Without another extension next week, the cap will automatically bounce higher because oil prices have risen due to the war in Iran — handing Russian President Vladimir Putin a windfall. The European Commission is legally obliged to recalculate the price ceiling after July 15 but the new cap would become effective only on Aug. 1, giving the executive some leeway.
It was the third day in a row that EU ministers or ambassadors had met, only to fail to agree on a 21st round of sanctions over Russia’s four-year war of aggression against Ukraine.
The EU is struggling to maintain unity on the penalties even as Ukraine fights back against Russia with a drone campaign that is inflicting heavy casualties and deep strikes that have knocked out several oil refineries. Kyiv’s pushback has led to widespread fuel shortages in Russia and has forced Moscow to scour world markets for diesel to import.
All for one
Because sanctions require unanimity among the EU’s 27 capitals, national governments can put a price on their consent by seeking other concessions. Former Hungarian Prime Minister Viktor Orbán was a notorious blocker of such support for Ukraine, although it was hoped Budapest would prove less obstructive after he was ousted by Péter Magyar earlier this year.
This time, however, Austria and Greece have broken cover to throw a wrench into proceedings.

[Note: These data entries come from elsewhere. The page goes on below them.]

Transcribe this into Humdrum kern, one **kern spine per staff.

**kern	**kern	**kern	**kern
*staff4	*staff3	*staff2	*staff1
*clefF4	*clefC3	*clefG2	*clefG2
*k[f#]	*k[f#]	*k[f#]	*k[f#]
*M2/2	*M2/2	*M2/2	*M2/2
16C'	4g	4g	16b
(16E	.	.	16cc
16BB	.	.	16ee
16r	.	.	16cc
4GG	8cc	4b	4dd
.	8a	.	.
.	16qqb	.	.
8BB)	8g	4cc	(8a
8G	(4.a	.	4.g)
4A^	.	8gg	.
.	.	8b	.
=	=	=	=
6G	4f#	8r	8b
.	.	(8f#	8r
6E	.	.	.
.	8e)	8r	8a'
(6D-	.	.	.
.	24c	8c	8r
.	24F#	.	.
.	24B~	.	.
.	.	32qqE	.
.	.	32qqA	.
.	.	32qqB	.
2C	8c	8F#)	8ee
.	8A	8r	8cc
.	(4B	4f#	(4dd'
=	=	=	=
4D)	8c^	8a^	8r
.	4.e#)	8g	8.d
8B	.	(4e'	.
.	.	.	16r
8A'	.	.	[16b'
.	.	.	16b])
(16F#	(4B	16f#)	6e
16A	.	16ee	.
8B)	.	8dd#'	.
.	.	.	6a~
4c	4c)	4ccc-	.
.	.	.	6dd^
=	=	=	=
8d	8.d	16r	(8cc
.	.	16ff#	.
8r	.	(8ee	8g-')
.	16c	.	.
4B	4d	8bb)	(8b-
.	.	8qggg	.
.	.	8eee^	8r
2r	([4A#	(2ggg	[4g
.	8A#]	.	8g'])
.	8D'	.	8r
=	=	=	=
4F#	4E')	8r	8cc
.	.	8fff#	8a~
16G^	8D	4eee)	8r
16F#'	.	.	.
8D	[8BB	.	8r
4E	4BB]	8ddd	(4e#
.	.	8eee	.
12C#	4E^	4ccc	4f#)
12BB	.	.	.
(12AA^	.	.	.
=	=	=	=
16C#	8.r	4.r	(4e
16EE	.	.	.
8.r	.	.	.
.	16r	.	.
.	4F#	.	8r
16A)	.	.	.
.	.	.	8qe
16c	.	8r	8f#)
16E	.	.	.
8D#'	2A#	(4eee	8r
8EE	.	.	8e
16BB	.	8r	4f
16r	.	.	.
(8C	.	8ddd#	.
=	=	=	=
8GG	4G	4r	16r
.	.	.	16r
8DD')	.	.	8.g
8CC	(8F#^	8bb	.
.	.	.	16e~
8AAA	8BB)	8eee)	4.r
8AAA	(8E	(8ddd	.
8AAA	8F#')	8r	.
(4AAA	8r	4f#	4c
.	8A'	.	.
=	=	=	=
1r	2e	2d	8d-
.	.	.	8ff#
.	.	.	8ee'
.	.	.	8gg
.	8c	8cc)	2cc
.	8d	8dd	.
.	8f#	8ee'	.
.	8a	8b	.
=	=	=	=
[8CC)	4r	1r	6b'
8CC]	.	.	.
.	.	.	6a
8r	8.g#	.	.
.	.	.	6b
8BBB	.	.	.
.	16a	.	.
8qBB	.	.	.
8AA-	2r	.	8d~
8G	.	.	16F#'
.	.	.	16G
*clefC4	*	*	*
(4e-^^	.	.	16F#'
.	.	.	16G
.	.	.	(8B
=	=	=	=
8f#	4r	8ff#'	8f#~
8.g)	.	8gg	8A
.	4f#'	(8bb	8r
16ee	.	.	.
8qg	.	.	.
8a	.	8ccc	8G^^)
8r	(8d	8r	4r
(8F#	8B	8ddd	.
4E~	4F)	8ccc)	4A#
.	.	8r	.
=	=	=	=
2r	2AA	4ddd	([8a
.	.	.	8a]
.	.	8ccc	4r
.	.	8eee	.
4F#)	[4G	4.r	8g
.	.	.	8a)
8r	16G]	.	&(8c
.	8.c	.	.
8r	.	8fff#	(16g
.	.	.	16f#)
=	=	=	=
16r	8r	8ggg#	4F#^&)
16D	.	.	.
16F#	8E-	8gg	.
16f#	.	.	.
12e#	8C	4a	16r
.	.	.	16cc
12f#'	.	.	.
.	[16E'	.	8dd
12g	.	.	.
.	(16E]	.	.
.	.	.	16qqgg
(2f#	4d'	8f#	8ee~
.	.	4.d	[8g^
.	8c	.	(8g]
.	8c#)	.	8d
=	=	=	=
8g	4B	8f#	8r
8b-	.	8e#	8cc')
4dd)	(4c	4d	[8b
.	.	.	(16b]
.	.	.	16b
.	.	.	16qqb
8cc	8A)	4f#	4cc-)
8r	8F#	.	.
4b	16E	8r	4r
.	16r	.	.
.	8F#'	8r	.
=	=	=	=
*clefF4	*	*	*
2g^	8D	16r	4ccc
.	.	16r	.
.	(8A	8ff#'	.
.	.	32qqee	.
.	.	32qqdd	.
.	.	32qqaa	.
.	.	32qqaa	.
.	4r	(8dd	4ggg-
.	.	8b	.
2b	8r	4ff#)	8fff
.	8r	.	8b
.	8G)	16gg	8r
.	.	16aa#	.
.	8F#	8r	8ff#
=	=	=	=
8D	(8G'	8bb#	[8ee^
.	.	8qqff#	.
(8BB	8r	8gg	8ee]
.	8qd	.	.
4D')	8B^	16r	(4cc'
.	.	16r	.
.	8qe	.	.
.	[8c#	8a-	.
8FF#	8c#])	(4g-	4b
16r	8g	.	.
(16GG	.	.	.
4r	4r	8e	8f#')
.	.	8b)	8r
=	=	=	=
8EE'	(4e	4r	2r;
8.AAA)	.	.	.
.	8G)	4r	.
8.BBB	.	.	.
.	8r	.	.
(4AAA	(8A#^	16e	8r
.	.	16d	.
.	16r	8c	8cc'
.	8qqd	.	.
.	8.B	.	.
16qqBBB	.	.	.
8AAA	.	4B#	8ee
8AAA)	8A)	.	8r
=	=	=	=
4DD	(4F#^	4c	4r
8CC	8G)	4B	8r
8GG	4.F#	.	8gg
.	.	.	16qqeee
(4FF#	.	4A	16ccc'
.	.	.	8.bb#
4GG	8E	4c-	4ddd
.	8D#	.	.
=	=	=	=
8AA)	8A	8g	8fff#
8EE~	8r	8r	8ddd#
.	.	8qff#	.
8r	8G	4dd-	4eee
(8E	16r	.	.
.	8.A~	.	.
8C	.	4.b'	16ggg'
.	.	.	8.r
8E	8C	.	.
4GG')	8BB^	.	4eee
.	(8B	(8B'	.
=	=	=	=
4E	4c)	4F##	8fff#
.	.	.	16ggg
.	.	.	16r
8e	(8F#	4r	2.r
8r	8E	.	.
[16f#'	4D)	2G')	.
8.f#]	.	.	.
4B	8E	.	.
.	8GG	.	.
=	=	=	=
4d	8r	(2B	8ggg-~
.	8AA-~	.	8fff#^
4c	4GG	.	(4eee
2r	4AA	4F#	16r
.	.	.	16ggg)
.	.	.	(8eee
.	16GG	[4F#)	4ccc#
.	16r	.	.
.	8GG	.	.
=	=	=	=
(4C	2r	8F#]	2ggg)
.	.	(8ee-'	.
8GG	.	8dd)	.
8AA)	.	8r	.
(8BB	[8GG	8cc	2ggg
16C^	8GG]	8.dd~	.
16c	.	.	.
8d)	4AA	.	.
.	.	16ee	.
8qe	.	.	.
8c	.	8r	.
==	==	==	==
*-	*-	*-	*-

Vienna has proposed a deal under which Austria’s Raiffeisen Bank would be compensated for what it calls the illegal €2.44 billion expropriation of its Russian operations. The ask would entail seizing and selling €2.1 billion in frozen Russian assets located in Austria; the property ultimately belongs to a company owned by Russian oligarch Oleg Deripaska, a beneficiary of Raiffeisen’s expropriation.